Herkes kendi sırça köşkü veya kibrit kutusundan örülmüş KUTSAL DÖRT DUVARININ ARASINDA mutlu mesut yaşarken bayram gelir gelmez birden YARDIMLAŞMA, SELAMLAŞMA, KOMŞULARIN VARLIĞI, sohbetler HATIRLANIR amaaaa, bütün bu GÜZEL HASLETLER hatırlamakla kalınır. Neden mi, çünkü bu kalıplar 50 yıl öncesinin kalıplarıydı. Bu güne uyarlanmasının imkanı yoktur. İstense de zaten başarılamaz. Ama bile bile lades diyerek BAYRAM ZAMANLARI o günleri CENAZE TÖRENİNDEKİ RİTÜELLER gibi coşkuyla yad ederiz ve bunları hayata geçirme konusunu aklımızın ucundan bile geçirmeyiz.
Bu nakaratları biz yine bu yollarda yürürken söyler dururuz!

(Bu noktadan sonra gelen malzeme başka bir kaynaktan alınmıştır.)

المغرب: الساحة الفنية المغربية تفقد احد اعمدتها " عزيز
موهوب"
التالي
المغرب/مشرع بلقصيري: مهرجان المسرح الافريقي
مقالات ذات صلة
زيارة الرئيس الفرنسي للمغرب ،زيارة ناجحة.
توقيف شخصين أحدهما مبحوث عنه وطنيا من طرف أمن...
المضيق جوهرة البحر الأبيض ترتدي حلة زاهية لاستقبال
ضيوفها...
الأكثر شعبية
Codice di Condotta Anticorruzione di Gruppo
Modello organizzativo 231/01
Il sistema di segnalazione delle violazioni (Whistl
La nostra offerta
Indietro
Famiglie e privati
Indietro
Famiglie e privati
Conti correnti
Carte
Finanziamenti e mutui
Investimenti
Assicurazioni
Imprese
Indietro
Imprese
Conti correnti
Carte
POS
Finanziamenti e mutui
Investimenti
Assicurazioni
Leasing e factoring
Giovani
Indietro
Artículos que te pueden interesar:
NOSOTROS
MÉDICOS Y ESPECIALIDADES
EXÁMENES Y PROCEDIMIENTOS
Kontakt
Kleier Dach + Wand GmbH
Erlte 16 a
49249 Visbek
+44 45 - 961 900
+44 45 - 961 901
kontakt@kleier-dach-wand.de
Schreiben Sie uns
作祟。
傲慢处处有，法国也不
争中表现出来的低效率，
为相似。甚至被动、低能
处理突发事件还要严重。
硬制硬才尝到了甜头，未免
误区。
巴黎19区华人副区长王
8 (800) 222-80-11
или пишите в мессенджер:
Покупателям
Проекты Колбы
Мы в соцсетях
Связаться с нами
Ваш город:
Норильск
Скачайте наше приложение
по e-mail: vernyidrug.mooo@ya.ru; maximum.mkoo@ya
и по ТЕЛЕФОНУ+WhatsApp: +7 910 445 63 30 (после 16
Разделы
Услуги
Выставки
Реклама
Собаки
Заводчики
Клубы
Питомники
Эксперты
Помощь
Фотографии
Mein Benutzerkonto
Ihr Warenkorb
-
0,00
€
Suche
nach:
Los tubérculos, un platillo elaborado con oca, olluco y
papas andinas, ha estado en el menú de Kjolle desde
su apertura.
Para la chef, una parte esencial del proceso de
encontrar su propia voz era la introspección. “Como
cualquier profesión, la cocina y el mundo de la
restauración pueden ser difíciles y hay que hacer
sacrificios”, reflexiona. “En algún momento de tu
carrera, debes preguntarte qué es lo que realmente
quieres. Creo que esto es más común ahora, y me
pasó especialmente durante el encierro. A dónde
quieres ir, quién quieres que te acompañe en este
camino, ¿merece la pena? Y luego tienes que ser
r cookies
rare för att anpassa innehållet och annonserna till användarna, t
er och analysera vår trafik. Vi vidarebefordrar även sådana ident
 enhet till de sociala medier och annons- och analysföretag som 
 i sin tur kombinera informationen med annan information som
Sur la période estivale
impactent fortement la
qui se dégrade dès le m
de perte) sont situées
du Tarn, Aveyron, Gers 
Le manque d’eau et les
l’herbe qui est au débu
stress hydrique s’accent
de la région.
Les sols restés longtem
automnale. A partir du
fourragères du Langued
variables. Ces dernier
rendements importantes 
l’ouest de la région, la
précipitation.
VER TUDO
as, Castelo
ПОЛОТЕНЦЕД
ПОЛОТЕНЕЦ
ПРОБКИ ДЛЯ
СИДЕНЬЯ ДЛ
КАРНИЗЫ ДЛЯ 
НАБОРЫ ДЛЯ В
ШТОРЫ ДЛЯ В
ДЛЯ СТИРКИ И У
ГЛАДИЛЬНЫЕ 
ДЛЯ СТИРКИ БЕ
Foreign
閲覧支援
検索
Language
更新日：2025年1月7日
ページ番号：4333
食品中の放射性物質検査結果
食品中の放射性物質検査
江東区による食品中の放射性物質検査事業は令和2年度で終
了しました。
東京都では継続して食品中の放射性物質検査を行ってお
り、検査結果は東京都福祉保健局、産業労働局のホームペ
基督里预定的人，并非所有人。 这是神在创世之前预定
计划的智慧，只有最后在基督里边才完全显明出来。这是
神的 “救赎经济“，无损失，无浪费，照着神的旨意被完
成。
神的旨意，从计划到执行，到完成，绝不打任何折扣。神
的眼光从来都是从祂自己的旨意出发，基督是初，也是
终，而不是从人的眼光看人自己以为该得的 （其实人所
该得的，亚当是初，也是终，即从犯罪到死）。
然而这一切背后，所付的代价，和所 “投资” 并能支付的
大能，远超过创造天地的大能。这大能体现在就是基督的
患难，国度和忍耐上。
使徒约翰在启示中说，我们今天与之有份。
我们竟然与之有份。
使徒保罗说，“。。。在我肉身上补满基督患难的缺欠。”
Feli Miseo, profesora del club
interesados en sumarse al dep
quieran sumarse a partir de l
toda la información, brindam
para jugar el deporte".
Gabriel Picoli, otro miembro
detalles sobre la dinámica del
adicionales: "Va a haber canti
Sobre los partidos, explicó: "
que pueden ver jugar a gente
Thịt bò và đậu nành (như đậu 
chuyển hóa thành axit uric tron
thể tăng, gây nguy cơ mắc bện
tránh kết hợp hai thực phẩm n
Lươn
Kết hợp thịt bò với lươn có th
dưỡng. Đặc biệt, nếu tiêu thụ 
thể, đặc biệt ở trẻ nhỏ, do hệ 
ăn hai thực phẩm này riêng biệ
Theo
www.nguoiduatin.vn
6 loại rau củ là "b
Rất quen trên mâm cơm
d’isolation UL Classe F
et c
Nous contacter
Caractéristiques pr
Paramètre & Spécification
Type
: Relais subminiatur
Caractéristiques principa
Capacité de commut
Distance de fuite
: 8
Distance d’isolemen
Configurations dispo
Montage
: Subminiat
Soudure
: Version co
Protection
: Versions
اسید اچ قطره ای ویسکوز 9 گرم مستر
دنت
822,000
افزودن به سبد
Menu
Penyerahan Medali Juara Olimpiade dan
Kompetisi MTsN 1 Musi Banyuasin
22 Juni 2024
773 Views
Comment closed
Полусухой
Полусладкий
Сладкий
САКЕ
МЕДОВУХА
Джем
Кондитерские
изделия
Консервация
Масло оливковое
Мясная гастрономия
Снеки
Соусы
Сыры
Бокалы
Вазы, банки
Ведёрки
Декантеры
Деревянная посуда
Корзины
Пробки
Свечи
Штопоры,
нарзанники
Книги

Felaket sabahlarındaki feryatlarımızın rast makamı ile bayram sabahları tekbir seslerinin nihavent makamı birbiriyle birleşir ve yurdum insanının KENDİ ÖZGÜN BESTESİ ORTAYA ÇIKAR.
Ülkem için aydınlık yarınlar dilemeye İNADINA devam ediyorum.
Ah yurdum insanları, eğitim şart dedikçe eğitimi de EĞİLTİM şart olarak okumaktasınız. Allah BASİRET VERSİN!
Not:
Bu yazı, www.bilgiagi.net, www.bilgievreni.com, www.gazetecanik.com, www.kamudanhaber.com, www.siyasalforum.net, www.ahmetfidan.com ile, Halkın Sesi, Gazete Canik vb. kağıtbası gazetelerde yayınlanmaktadır. Yazarın izni olmaksızın başka hiçbir yayın organında kaynak veya dipnot göstermeksizin kısmen veya tamamen alınamaz, çoğaltılamaz.
Hocam bu tabirin balıklar ya da balık burcuyla bir ilgisi yok bence.
Hep aynı yemi yutan, hep aynı tuzağa düşen hiç akıllanmayan denilmek isteniyor .
Malum milletçe değişmez kamburumuz bu siyasetçiler değil mi ?
Aslında balık değil ALIK denilmek isteniyor da ayıp olmasın babından yani. :>
Sayıarı az olsada akıllı vicdanlı bilgili bir azınlık var da onları dinleyen yok :>
Sevgili kardesim , öyle güzel ifade etmissin ki agzina , kalemine saglik yazilarini elimden geldigince okumaya kacirmamaya dikkat ediyorum.Esen kal
Beraber yürümek istemediğimiz yollar var da… Balık hafızalı koltuk düşkünleri peşimizi bırakmıyosa ne yapmak gerekir hocam….Halk düşmüş ekmek derdine belkide bilerek balık hafızasını kullanıyolar,aslında kimse hiçbişiyi unutmuyor….Sorun seçim zamanı vaatler yapan balık hafızalı Dönek,Koltuk meraklısı,Hırs düşkünü,Yalancı,Büyücü,Hırsızlarda olmasın…..sn AHMET FİDAN Sizbile korkuyosunuz açık konuşmaya HALK ne yapsın…….Beni süründürecekler ALLAH Yardımcım olsun.